In the midst of a global unprecedented surge in family offices, Luxembourg has emerged as a hub for optimising various setups. The demand for uncorrelated asset classes is also soaring as diversification becomes increasingly important.
IQ-EQ recently hosted an event with the Luxembourg Association of Family Offices (LAFO), Twelve Capital, J.Safra Sarasin and Luxembourg for Finance (LFF) on family office structuring in Luxembourg and uncorrelated alternative assets. Our panel of experts delved into global family office trends, structuring options and conducted an in-depth exploration of uncorrelated asset classes.
Here, we discuss the highlights of their discussion.
Wealth management is an evolving landscape
Family offices have emerged as powerful entities in the investment landscape, with an estimated 9,100 single family offices worldwide as of 2022. However, they’ve had to evolve with their rise in popularity, and over recent years have been strongly influenced by global circumstances.
Simon Gorbutt, the deputy CEO of LFF, emphasised the significance of events such as elections, regional competitiveness, and the need to mobilise capital for sustainable transitions. Despite complexities like higher interest rates and geopolitical tensions, family offices are focusing on asset allocation and rebalancing.
The dynamic demands of ultra-high-net-worth individuals (UHNWIs) have also been evolving over the last decade. Both family offices and UHNWIs are now looking beyond traditional investment structures, with investment strategies moving more into the alternative space.
Succession planning is a key concern
Ilias Georgopoulos, IQ-EQ’s Global Head of Private and Institutional Asset Owners, advised that there’s a cultural shift towards greater involvement of younger family members in wealth matters, with succession planning being a top priority for many family offices.
Citi Private Bank’s Global Family Office Survey Insights 2023 highlights preparing the next generation for responsible wealth ownership as a key concern; 60% of family offices ranked it as more important than macro considerations like inflation.
This is causing a cultural shift impacting investment strategy and governance.

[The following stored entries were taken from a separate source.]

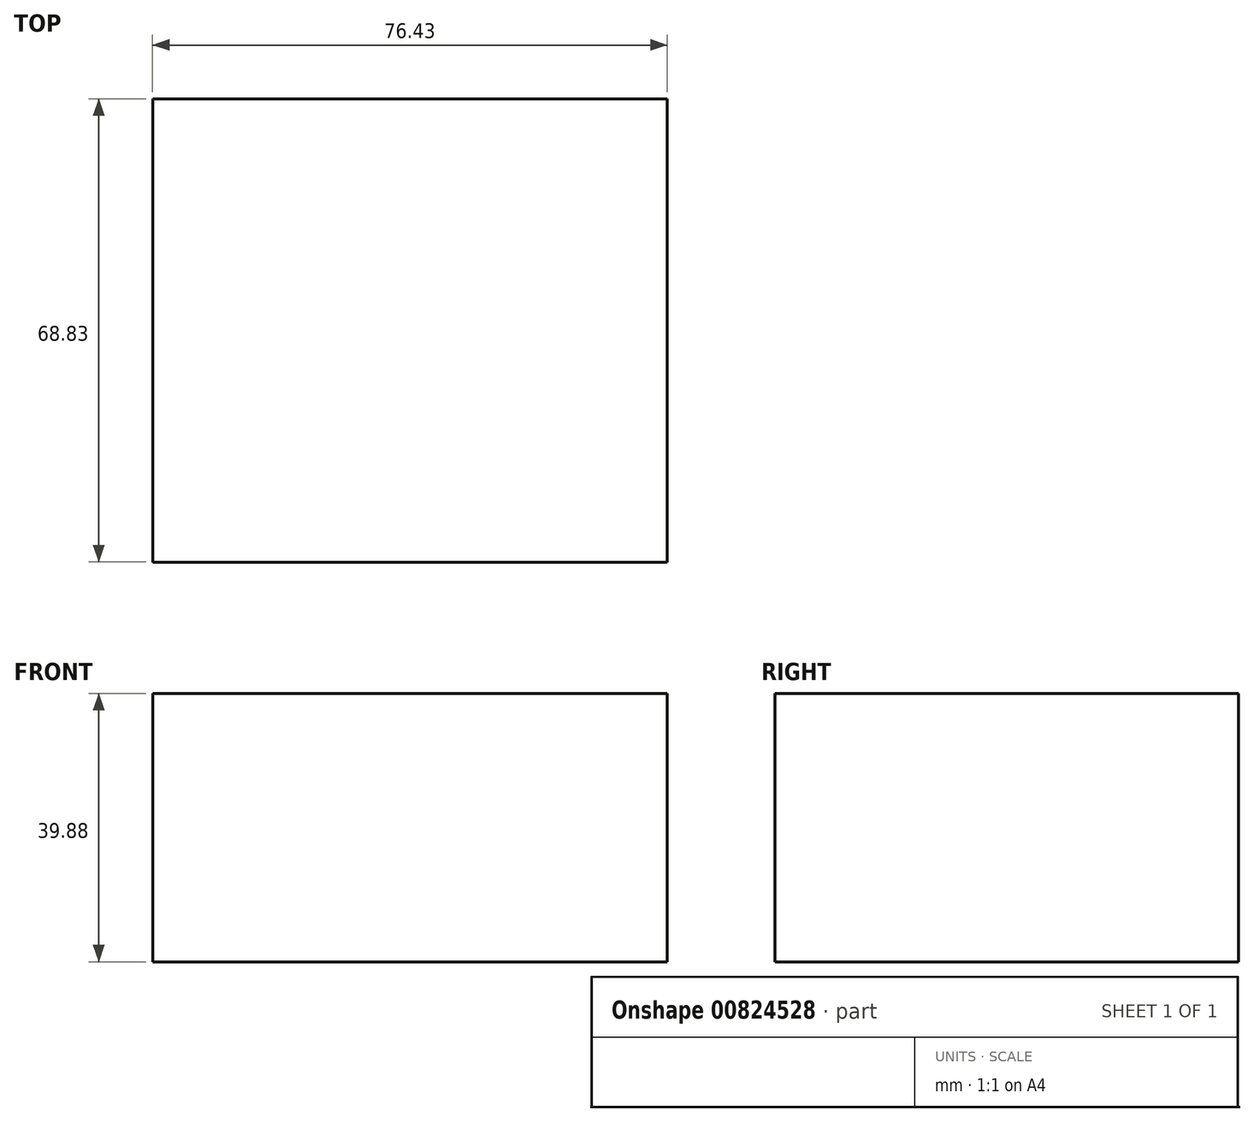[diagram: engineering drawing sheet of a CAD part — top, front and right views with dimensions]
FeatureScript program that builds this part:
annotation { "Feature Type Name" : "Feature", "Feature Type Description" : "" }
export const myFeature = defineFeature(function(context is Context, id is Id, definition is map)
    precondition{}
    {
        {
            var Q0;
            Q0=qCreatedBy(makeId("Top.planeOp"),FACE);
            var sketch = newSketch(context, id + "F0", { "sketchPlane" : qUnion([Q0])});
            skLineSegment(sketch, "E0.bottom", {"start": v(125.51, -44.2) * mm, "end": v(201.94, -44.2) * mm});
            skLineSegment(sketch, "E0.top", {"start": v(125.51, 24.64) * mm, "end": v(201.94, 24.64) * mm});
            skLineSegment(sketch, "E0.left", {"start": v(125.51, -44.2) * mm, "end": v(125.51, 24.64) * mm});
            skLineSegment(sketch, "E0.right", {"start": v(201.94, -44.2) * mm, "end": v(201.94, 24.64) * mm});
            skSolve(sketch);
        }
        {
            var Q0;
            Q0=makeQuery(id+"F0.imprint","IMPRINT",FACE,{"disambiguationData":[TD([[makeQuery(id+"F0.imprint","IMPRINT",EDGE,{"derivedFrom":sQuery(id+"F0.wireOp",EDGE,"E0.bottom")}),1.0]])]});
            extrude(context, id + "F1", {"entities" : qUnion([Q0]), "oppositeDirection" : true, "depth" : 39.88 * mm, "offsetDistance" : 25.4 * mm});
        }
    });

The importance of a sustainable ethos
Family offices are increasingly interested in sustainable and impact investing, moving towards intentional sustainability approaches beyond simple exclusion-based strategies.
A survey from UBS has shown that families surveyed said their exclusion-based strategies would drop from 37% to 24% in five years, with more intentional impact investing set to rise. The panel pointed out that private markets provide sustainable and impact investing strategies, where investors can have more control, as well as more opportunity to scrutinise and question investees.
Private markets are in high demand
While family offices globally slightly reduced their allocation to private equity in 2023, specific segments like private debt and private equity secondaries are experiencing high demand, including from family offices.
The 2023 UBS survey shows that 41% plan to increase their private equity allocations and an additional 42% plan to maintain their private equity allocations over the next five years.
The panel analysed how family offices are exploring new perspectives to diversify their portfolios. They are seeing a growing interest for insurance-linked securities (ILS), which are uncorrelated with financial markets and are a useful tool for investors to use to optimise portfolio diversification.
The growing importance of governance
Single family offices (SFOs) are undergoing a notable transformation, gravitating towards heightened sophistication by embracing institutional-grade practices. According to data from Fintrx, approximately 40% of the most sizable SFOs, those boasting assets exceeding $1 billion, have implemented structured governance frameworks that actively engage family members in strategic decision-making.
This shift signifies a compelling convergence between SFOs and institutional asset owners, such as pension funds and sovereign wealth funds. The growing importance of governance from family offices will further position jurisdictions like Luxembourg who have the right governance toolkit and regulated structures and products that align to the family office’s values.
Why choose Luxembourg?
Pascal Rappalino, Chairman of the LAFO, highlighted that Luxembourg is a hub for family offices as it’s a jurisdiction of choice for asset protection, planning, and international investment. It has a unique regulated environment tailored towards multi-family offices – thanks to a 2012 law that ushered in comprehensive rules to ensure a high level of service and investor protection.
The panellists mentioned that they are seeing increased interest in private investment funds from UHNWIs, which is a testament to its increased sophistication and evolution.
Insights from the discussion underscore the dynamic evolution of family offices amidst shifting global trends and the increasing demand for sophisticated investment strategies. As family offices navigate the complexities of succession planning, alternative asset allocation, and sustainable investing, they are increasingly turning to jurisdictions like Luxembourg for optimal structuring and access to diverse investment opportunities.